Dataset items:
--
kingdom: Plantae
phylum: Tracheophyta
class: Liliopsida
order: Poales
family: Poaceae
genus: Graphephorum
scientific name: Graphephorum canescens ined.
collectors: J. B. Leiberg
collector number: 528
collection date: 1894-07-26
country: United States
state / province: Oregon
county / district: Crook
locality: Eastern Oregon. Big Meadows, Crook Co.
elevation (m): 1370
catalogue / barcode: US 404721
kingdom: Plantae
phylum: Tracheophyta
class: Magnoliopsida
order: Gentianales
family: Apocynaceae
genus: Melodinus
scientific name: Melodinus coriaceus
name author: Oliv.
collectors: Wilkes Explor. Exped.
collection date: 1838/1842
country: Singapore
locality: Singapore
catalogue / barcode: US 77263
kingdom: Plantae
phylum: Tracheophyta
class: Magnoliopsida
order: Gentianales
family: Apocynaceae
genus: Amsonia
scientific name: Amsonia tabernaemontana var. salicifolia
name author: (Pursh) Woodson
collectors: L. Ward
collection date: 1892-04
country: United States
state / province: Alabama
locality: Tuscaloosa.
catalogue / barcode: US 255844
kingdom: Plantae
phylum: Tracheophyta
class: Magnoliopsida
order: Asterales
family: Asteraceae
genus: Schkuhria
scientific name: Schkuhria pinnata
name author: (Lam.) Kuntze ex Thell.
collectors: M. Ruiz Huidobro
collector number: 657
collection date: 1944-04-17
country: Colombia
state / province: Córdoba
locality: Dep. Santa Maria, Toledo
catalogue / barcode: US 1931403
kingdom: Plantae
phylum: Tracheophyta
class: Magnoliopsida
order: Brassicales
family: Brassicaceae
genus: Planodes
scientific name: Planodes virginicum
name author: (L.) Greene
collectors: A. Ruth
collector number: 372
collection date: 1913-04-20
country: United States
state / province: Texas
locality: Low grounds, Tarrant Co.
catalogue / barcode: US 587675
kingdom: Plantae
--
Write out the lines of the listing above as a numbered list, skipping any blank lines, starting with the line at the very beginning of the listing and going on through the line with "state / province: Oregon".

* [Task solution]
1. kingdom: Plantae
2. phylum: Tracheophyta
3. class: Liliopsida
4. order: Poales
5. family: Poaceae
6. genus: Graphephorum
7. scientific name: Graphephorum canescens ined.
8. collectors: J. B. Leiberg
9. collector number: 528
10. collection date: 1894-07-26
11. country: United States
12. state / province: Oregon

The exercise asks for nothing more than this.